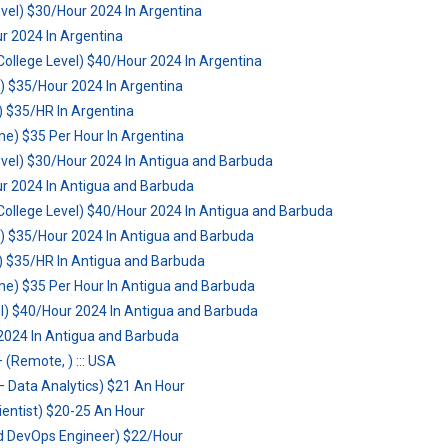
vel) $30/Hour 2024 In Argentina
r 2024 In Argentina
ollege Level) $40/Hour 2024 In Argentina
) $35/Hour 2024 In Argentina
l) $35/HR In Argentina
 $35 Per Hour In Argentina
vel) $30/Hour 2024 In Antigua and Barbuda
r 2024 In Antigua and Barbuda
ollege Level) $40/Hour 2024 In Antigua and Barbuda
) $35/Hour 2024 In Antigua and Barbuda
l) $35/HR In Antigua and Barbuda
 $35 Per Hour In Antigua and Barbuda
el) $40/Hour 2024 In Antigua and Barbuda
 2024 In Antigua and Barbuda
 (Remote, ) ::: USA
 Data Analytics) $21 An Hour
ientist) $20-25 An Hour
d DevOps Engineer) $22/Hour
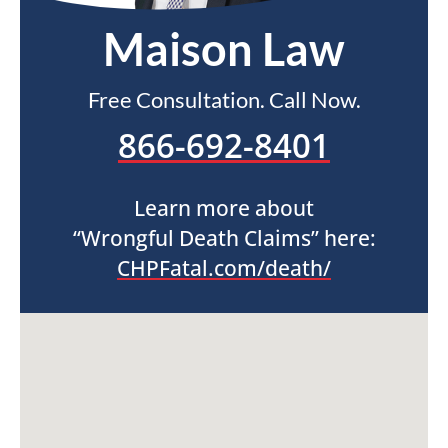
Maison Law
Free Consultation. Call Now.
866-692-8401
Learn more about
“Wrongful Death Claims” here:
CHPFatal.com/death/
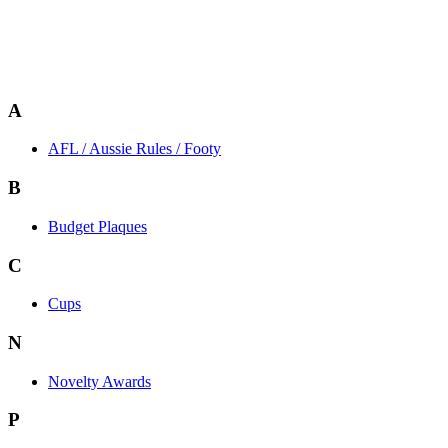
A
AFL / Aussie Rules / Footy
B
Budget Plaques
C
Cups
N
Novelty Awards
P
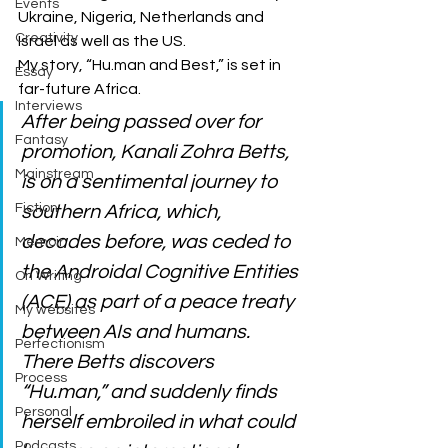
Events
Ukraine, Nigeria, Netherlands and 
Creativity
Israel as well as the US. 
My story, “Hu.man and Best,” is set in 
Essay
far-future Africa. 
Interviews
After being passed over for 
Fantasy
promotion, Kanali Zohra Betts, 
Mainstream
is on a sentimental journey to 
Fiction
southern Africa, which, 
decades before, was ceded to 
Memoir
the Androidal Cognitive Entities 
On Writing
(ACE) as part of a peace treaty 
My websites
between AIs and humans. 
Perfectionism
There Betts discovers 
Process
“Hu.man,” and suddenly finds 
Personal
herself embroiled in what could 
Podcasts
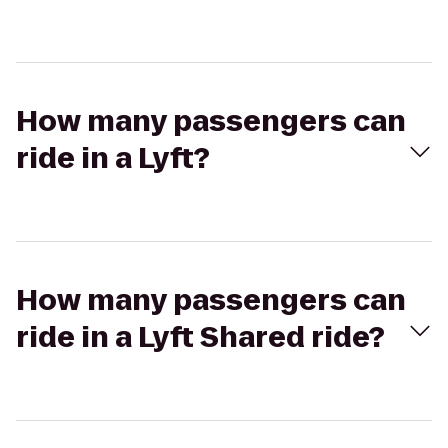
How many passengers can
ride in a Lyft?
How many passengers can
ride in a Lyft Shared ride?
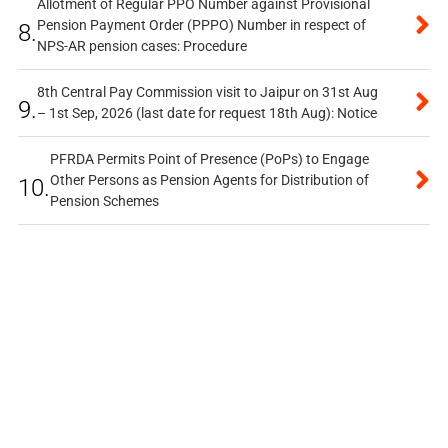
Allotment of Regular PPO Number against Provisional
Pension Payment Order (PPPO) Number in respect of
8.
NPS-AR pension cases: Procedure
8th Central Pay Commission visit to Jaipur on 31st Aug
9.
– 1st Sep, 2026 (last date for request 18th Aug): Notice
PFRDA Permits Point of Presence (PoPs) to Engage
Other Persons as Pension Agents for Distribution of
10.
Pension Schemes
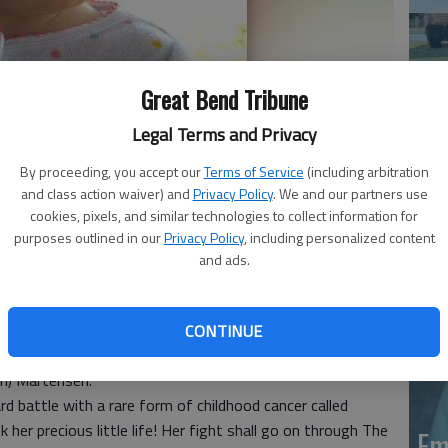
Great Bend Tribune
Legal Terms and Privacy
By proceeding, you accept our
Terms of Service
(including arbitration
Em
and class action waiver) and
Privacy Policy
. We and our partners use
18
cookies, pixels, and similar technologies to collect information for
20
purposes outlined in our
Privacy Policy
, including personalized content
and ads.
tensen, 2, died January 21, 2018 at Phoenix Children
CONTINUE
n November 21, 2015 in San Bernardino, Calif., the
am) Martensen.
d battle with a rare form of childhood cancer called
her precious little life! Her fight shall go on through The
Em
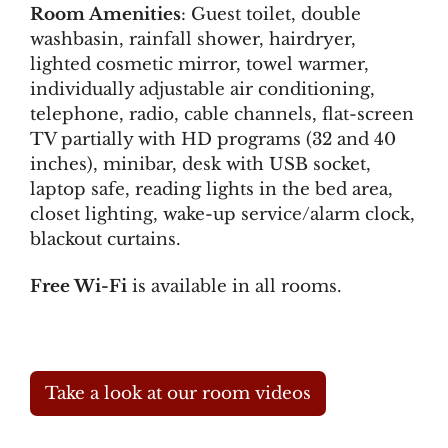
Room Amenities
: Guest toilet, double
washbasin, rainfall shower, hairdryer,
lighted cosmetic mirror, towel warmer,
individually adjustable air conditioning,
telephone, radio, cable channels, flat-screen
TV partially with HD programs (32 and 40
inches), minibar, desk with USB socket,
laptop safe, reading lights in the bed area,
closet lighting, wake-up service/alarm clock,
blackout curtains.
Free Wi-Fi
is available in all rooms.
Take a look at our room videos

────────────────────

Exercise goal -> Quote every line of text in the listing above word for word, and leave the pictures out of your answer.

Output of the exercise ->
vel) $30/Hour 2024 In Argentina
r 2024 In Argentina
ollege Level) $40/Hour 2024 In Argentina
) $35/Hour 2024 In Argentina
l) $35/HR In Argentina
 $35 Per Hour In Argentina
vel) $30/Hour 2024 In Antigua and Barbuda
r 2024 In Antigua and Barbuda
ollege Level) $40/Hour 2024 In Antigua and Barbuda
) $35/Hour 2024 In Antigua and Barbuda
l) $35/HR In Antigua and Barbuda
 $35 Per Hour In Antigua and Barbuda
el) $40/Hour 2024 In Antigua and Barbuda
 2024 In Antigua and Barbuda
 (Remote, ) ::: USA
 Data Analytics) $21 An Hour
ientist) $20-25 An Hour
d DevOps Engineer) $22/Hour
Maison Law
Free Consultation. Call Now.
866-692-8401
Learn more about
“Wrongful Death Claims” here:
CHPFatal.com/death/
A
AFL / Aussie Rules / Footy
B
Budget Plaques
C
Cups
N
Novelty Awards
P
Events
Ukraine, Nigeria, Netherlands and 
Creativity
Israel as well as the US. 
My story, “Hu.man and Best,” is set in 
Essay
far-future Africa. 
Interviews
After being passed over for 
Fantasy
promotion, Kanali Zohra Betts, 
Mainstream
is on a sentimental journey to 
Fiction
southern Africa, which, 
decades before, was ceded to 
Memoir
the Androidal Cognitive Entities 
On Writing
(ACE) as part of a peace treaty 
My websites
between AIs and humans. 
Perfectionism
There Betts discovers 
Process
“Hu.man,” and suddenly finds 
Personal
herself embroiled in what could 
Podcasts
How many passengers can
ride in a Lyft?
How many passengers can
ride in a Lyft Shared ride?
Allotment of Regular PPO Number against Provisional
Pension Payment Order (PPPO) Number in respect of
8.
NPS-AR pension cases: Procedure
8th Central Pay Commission visit to Jaipur on 31st Aug
9.
– 1st Sep, 2026 (last date for request 18th Aug): Notice
PFRDA Permits Point of Presence (PoPs) to Engage
Other Persons as Pension Agents for Distribution of
10.
Pension Schemes
Great Bend Tribune
Legal Terms and Privacy
By proceeding, you accept our
Terms of Service
(including arbitration
Em
and class action waiver) and
Privacy Policy
. We and our partners use
18
cookies, pixels, and similar technologies to collect information for
20
purposes outlined in our
Privacy Policy
, including personalized content
and ads.
tensen, 2, died January 21, 2018 at Phoenix Children
CONTINUE
n November 21, 2015 in San Bernardino, Calif., the
am) Martensen.
d battle with a rare form of childhood cancer called
her precious little life! Her fight shall go on through The
Em
Room Amenities
: Guest toilet, double
washbasin, rainfall shower, hairdryer,
lighted cosmetic mirror, towel warmer,
individually adjustable air conditioning,
telephone, radio, cable channels, flat-screen
TV partially with HD programs (32 and 40
inches), minibar, desk with USB socket,
laptop safe, reading lights in the bed area,
closet lighting, wake-up service/alarm clock,
blackout curtains.
Free Wi-Fi
is available in all rooms.
Take a look at our room videos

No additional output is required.